La covid-19 no respetó ni respeta clases sociales, condiciones socioeconómicas, color de piel o inclinaciones religiosas de cualquier tipo. El coronavirus nos igualó a todos y puso en zona de riesgo a quienes no llegaron a entender su gravedad.

El gobierno entendió que conservar y proteger la vida de los ciudadanos del país era el objetivo primordial. Conscientes de las repercusiones que las medidas de restricción iban a producir, no dudaron en priorizar la salud de la población. Claro está que, como en todo Estado de derecho y democrático, hubo voces disidentes con las medidas que se fueron adoptando.

Hoy nos aproximamos a una “nueva normalidad”, con todo lo que ello significa. Será ingresar en un territorio desconocido y ello nos produce un cierto escozor, al no saber a ciencia cierta qué es lo que nos deparará el futuro cercano y sobre todo cómo nos posicionaremos en este nuevo escenario.

Hagamos de cuenta que tenemos por delante una pizarra blanca y se nos entrega un marcador. Ya no podemos mirar hacia atrás. El pasado ya forma parte de nuestra historia y ahora tenemos dos opciones bien claras. O dejamos la pizarra tal cual está, sin escribir nada, o comenzamos a esbozar una estrategia para abordar nuestro futuro.

Es posible que no podamos volver a todo lo que hacíamos antes de la pandemia, por distintas razones. Queda entonces únicamente edificar un futuro para cada uno de nosotros. Cada uno con sus herramientas, cada uno con sus capacidades, cada uno con sus potencialidades puestas al servicio de la necesaria reinvención, exigida por las circunstancias que estamos viviendo.

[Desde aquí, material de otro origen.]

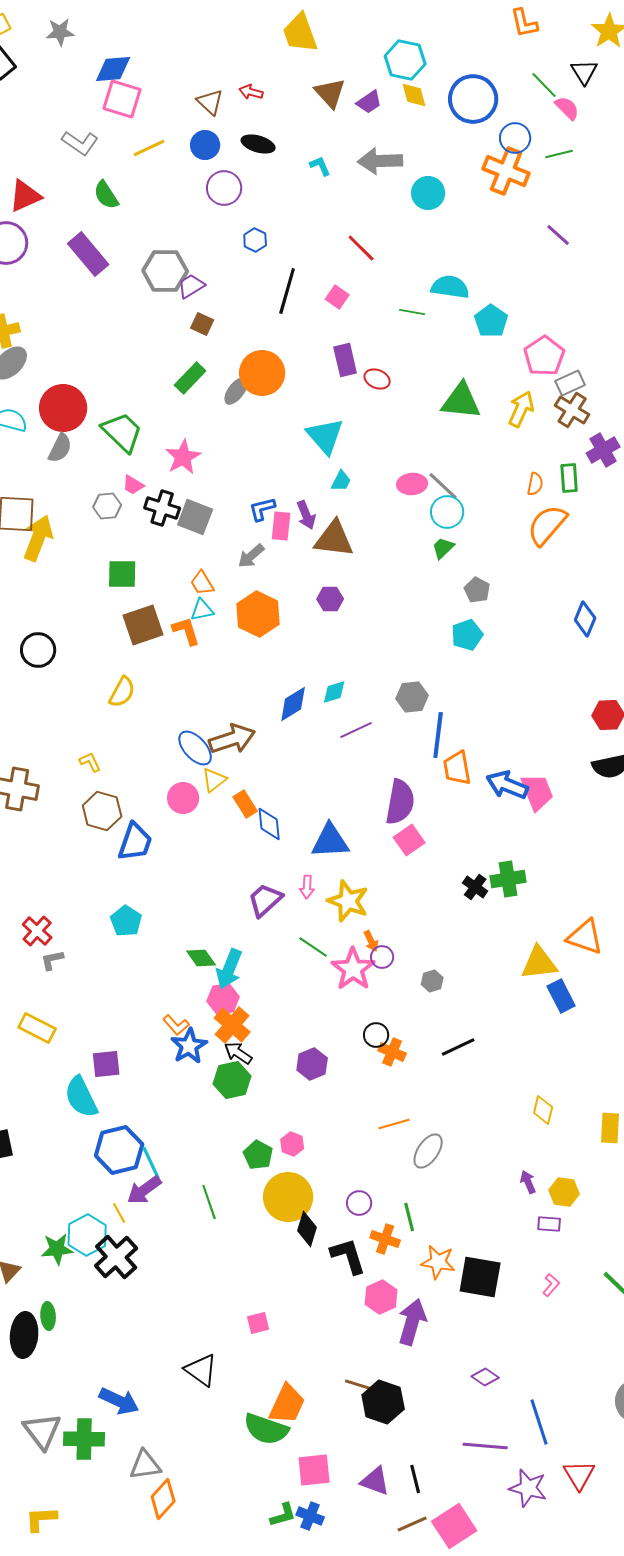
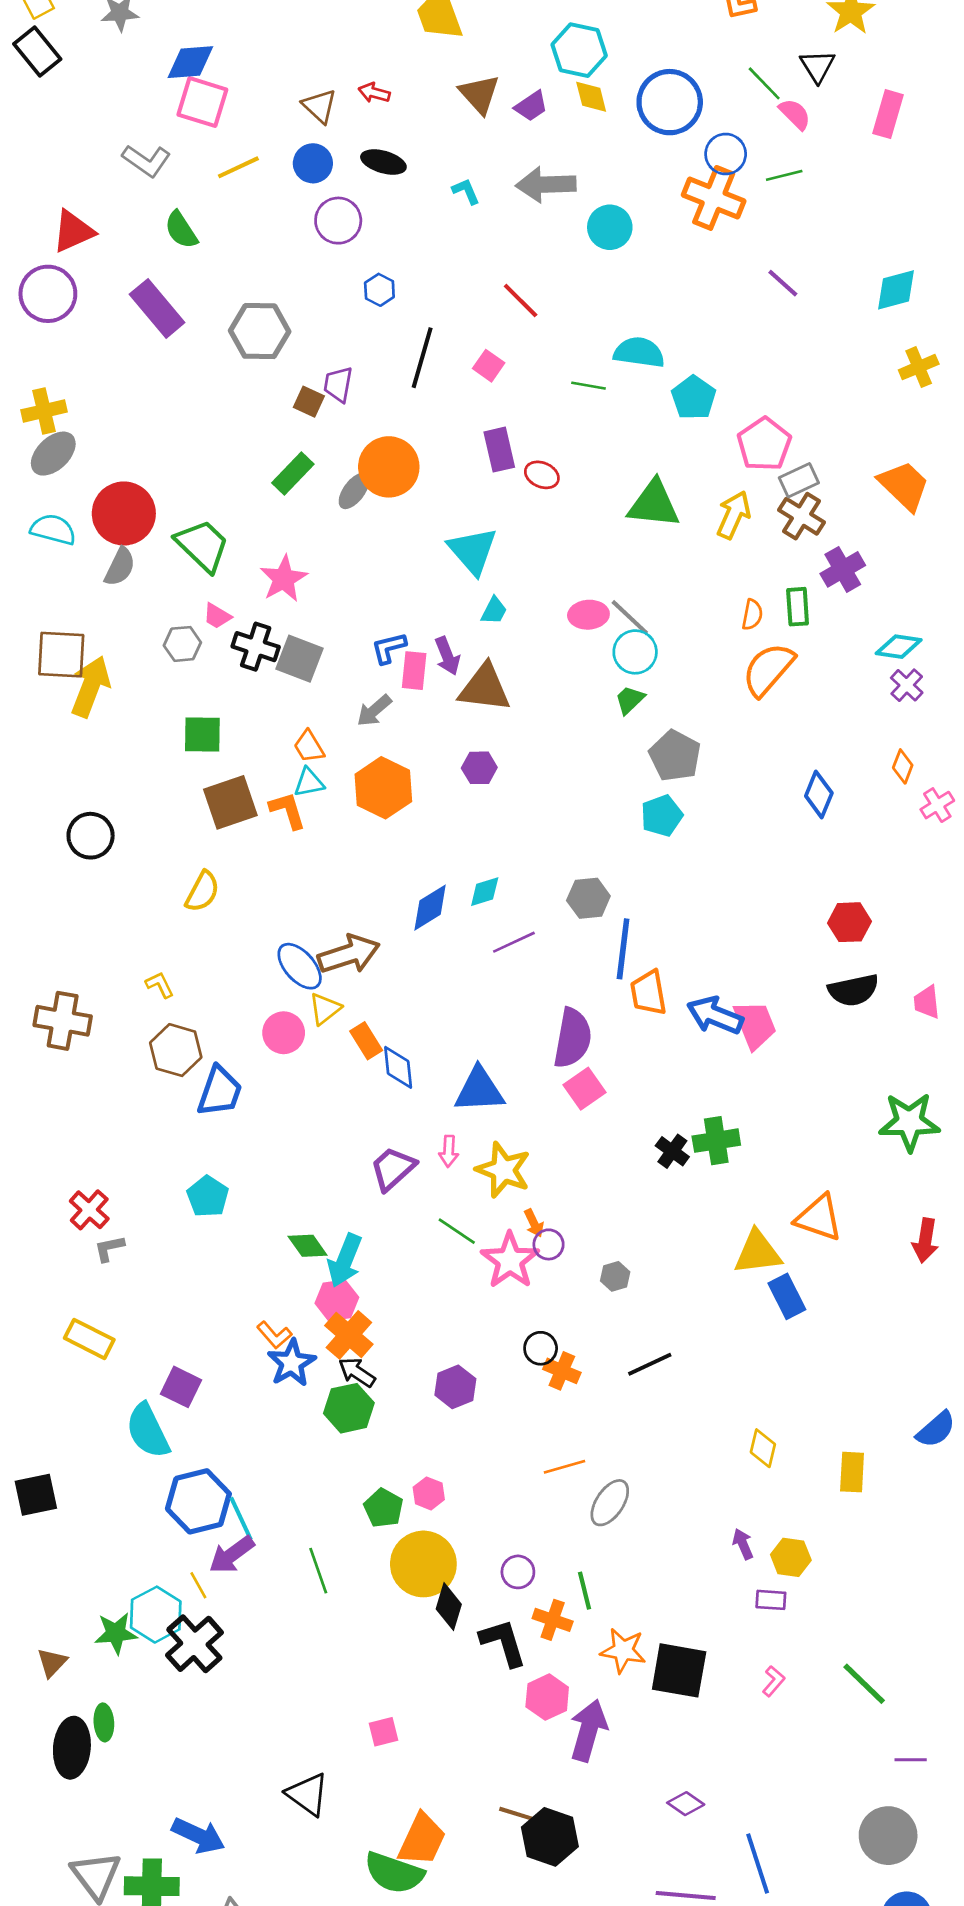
purple trapezoid: (191, 286) -> (338, 384), moved, turned -48
gray pentagon: (477, 590) -> (675, 756), size x1.5
purple square: (106, 1064) -> (181, 1387), turned 32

Somos eternos aprendices, o por lo menos deberíamos serlo. La pandemia por un lado nos destruyó y dio por tierra con muchos de nuestros sueños, pero a la vez nos enseñó a ser humildes y a tomar conciencia de que no todo lo podemos lograr y que ello no debe provocarnos un sentimiento de frustración. Debemos fluir con los acontecimientos, sabiendo que somos pequeños e insignificantes en muchos sentidos, incorporados a una naturaleza que es inconmensurable y que no dominamos.

Un virus invisible ha sido el artífice de la destrucción de parte de la población del planeta. ¿Qué más necesitamos para darnos cuenta definitivamente de que no somos invencibles y que no somos lo más sofisticado de la creación? Somos vulnerables como cualquier otro tipo de ser viviente y es bueno que nos lo repitamos varias veces al día, los trescientos sesenta y cinco días del año.